Activity - Print each entry word for word without images.

Camera settings data -
####################
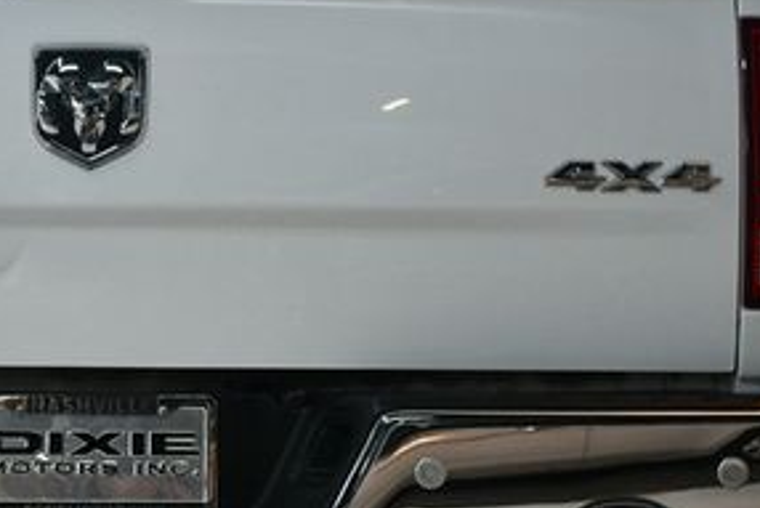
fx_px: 1605
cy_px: 274
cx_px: 114
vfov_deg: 18.0
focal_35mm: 76
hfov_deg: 26.0
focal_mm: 23
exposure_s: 1/125
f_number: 3.8
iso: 800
####################
Your response -
fx_px: 1605
cy_px: 274
cx_px: 114
vfov_deg: 18.0
focal_35mm: 76
hfov_deg: 26.0
focal_mm: 23
exposure_s: 1/125
f_number: 3.8
iso: 800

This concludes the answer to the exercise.